With Volunteer Appreciation Week being this week, April 19-25, Junior Achievement of Ashtabula County District Manager Patty Stone has been sending out JA Volunteer appreciation certificates and information.
“Junior Achievement of Ashtabula County has transitioned our in-classroom programs to virtual learning programs through [supporters’] generous support, and we have been given permission by our national office to implement a temporary teacher-led delivery model that does not require volunteers. Since our teachers are already working with the students, and most are familiar with JA programs, we will be able to continue to deliver JA to our community’s young people during this pandemic. It is not an ideal solution since the students get so much value from the volunteer interaction, but it is one way to help reduce the disruptions students may be facing during this period of uncertainty,” Stone said.

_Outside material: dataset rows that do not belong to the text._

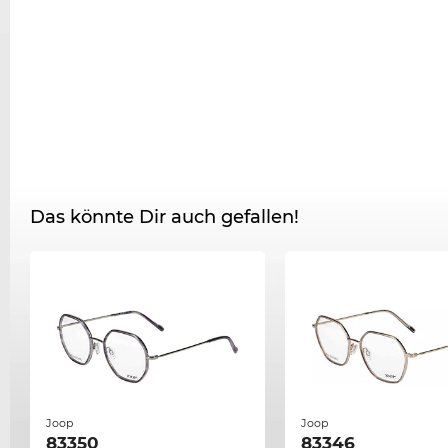
Das könnte Dir auch gefallen!
Joop
Joop
83350
83346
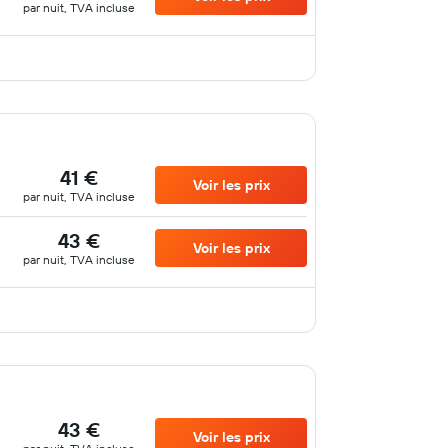
par nuit, TVA incluse
41 €
Voir les prix
par nuit, TVA incluse
43 €
Voir les prix
par nuit, TVA incluse
43 €
Voir les prix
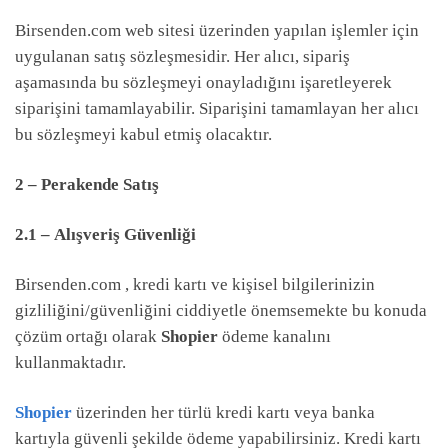
Birsenden.com web sitesi üzerinden yapılan işlemler için
uygulanan satış sözleşmesidir. Her alıcı, sipariş
aşamasında bu sözleşmeyi onayladığını işaretleyerek
siparişini tamamlayabilir. Siparişini tamamlayan her alıcı
bu sözleşmeyi kabul etmiş olacaktır.
2 – Perakende Satış
​2.1 – Alışveriş Güvenliği
Birsenden.com , kredi kartı ve kişisel bilgilerinizin
gizliliğini/güvenliğini ciddiyetle önemsemekte bu konuda
çözüm ortağı olarak
Shopier
ödeme kanalını
kullanmaktadır.
Shopier
üzerinden her türlü kredi kartı veya banka
kartıyla güvenli şekilde ödeme yapabilirsiniz. Kredi kartı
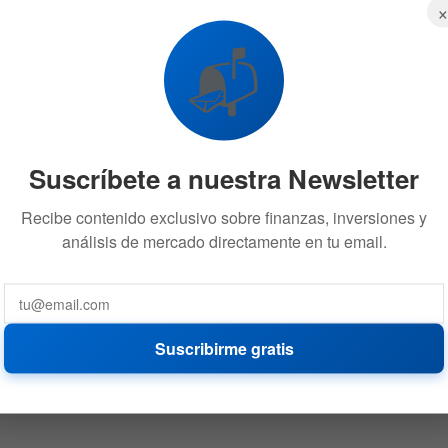
📬
Suscríbete a nuestra Newsletter
Recibe contenido exclusivo sobre finanzas, inversiones y
análisis de mercado directamente en tu email.
Suscribirme gratis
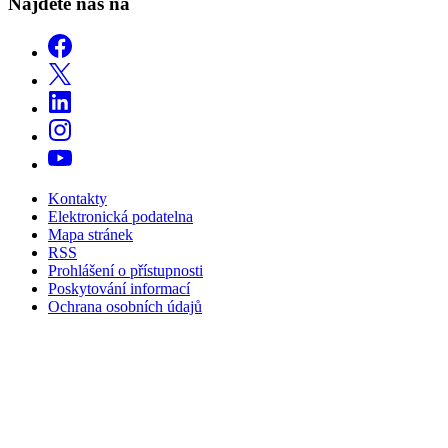
Najdete nás na
Kontakty
Elektronická podatelna
Mapa stránek
RSS
Prohlášení o přístupnosti
Poskytování informací
Ochrana osobních údajů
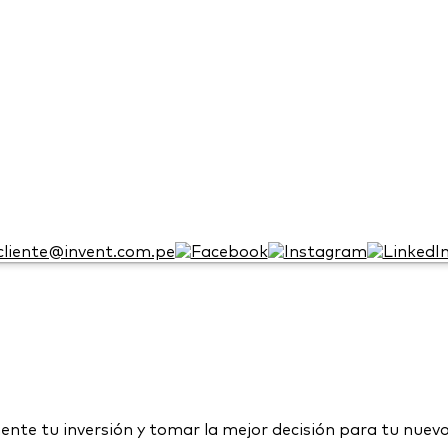
cliente@invent.com.pe
mente tu inversión y tomar la mejor decisión para tu nuev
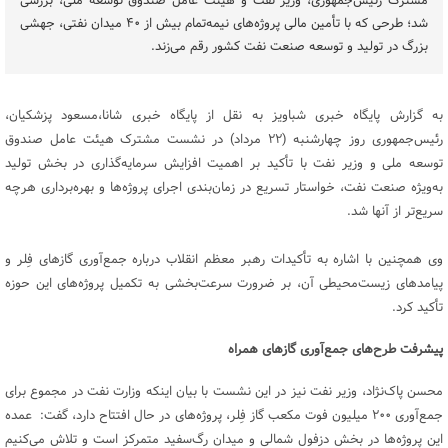
مشترک رئیس‌جمهوری، وزیر نفت و هیئت عامل صندوق توسعه ملی، بررسی
شد؛ طرحی که با تأمین مالی پروژه‌های نیمه‌تمام بیش از ۴۰ میدان نفتی، جهشی
بزرگ در تولید و توسعه صنعت نفت کشور رقم می‌زند.
به گزارش پایگاه خبری شباویز به نقل از پایگاه خبری شانا،مسعود پزشکیان،
رئیس‌جمهوری روز چهارشنبه (۲۲ مرداد) در نشست مشترک هیئت عامل صندوق
توسعه ملی و وزیر نفت با تأکید بر اهمیت افزایش سرمایه‌گذاری در بخش تولید
به‌ویژه صنعت نفت، خواستار تسریع در زمان‌بندی اجرای پروژه‌ها و بهره‌برداری هرچه
سریع‌تر از آنها شد.
وی همچنین با اشاره به تأکیدات رهبر معظم انقلاب درباره جمع‌آوری گازهای فِلر و
پیامدهای زیست‌محیطی آن، بر ضرورت سرعت‌بخشی به تکمیل پروژه‌های این حوزه
تأکید کرد.
پیشرفت طرح‌های جمع‌آوری گازهای همراه
محسن پاک‌نژاد، وزیر نفت نیز در این نشست با بیان اینکه وزارت نفت در مجموع برای
جمع‌آوری ۲۰۰ میلیون فوت مکعب گاز فِلر، پروژه‌های در حال افتتاح دارد، گفت: عمده
این پروژه‌ها در بخش دزفول شمالی و میدان رگ‌سفید متمرکز است و تلاش می‌کنیم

Junior Achievement also is supporting virtual classrooms with free online resources for schools and parents available at www.juniorachievement.org/web/ja-usa/program-resources and https://tinyurl.com/y8bod2y2.
These Junior Achievement supplements are learning experiences to support entrepreneurship, financial literacy and work and career readiness that students can do on their own, with a parent or caring adult or via a digital/virtual environment.
Programs include Junior Achievement High School Experiences Courses and JA It’s My Job (soft skills) for grades 6-12.
JA Economic Resources Online can be found at https://sites.google.com/ja.org/ja-econ-resources/home.
“We are hopeful that these programs can help children spend more timing planning for and dreaming about tomorrow, and less time worrying about today,” Stone said.
Additionally, as an extension of their digital and experiential learning resources, Junior Achievement is partnering with Invest in You: Ready. Set. Grow., CNBC’s financial wellness and education initiative in partnership with Acorns, to host “Tomorrows Are More Important Than Ever: A Virtual Town Hall for America’s Teens” on April 23 at 1 p.m.
Hosted by CNBC Senior Personal Finance Correspondent Sharon Epperson, this unique interactive event will give teens across America direct access to some of the country’s most knowledgeable economists, entrepreneurs, psychologists and counselors and ask them top-of-mind questions about how to best adapt to the new normal. The panelists will offer simple, straightforward strategies to help empower participants to strive toward a bright and successful tomorrow – because tomorrows are more important than ever.
If interested in participating, fill out the form at www.juniorachievement.org/web/ja-usa/townhall.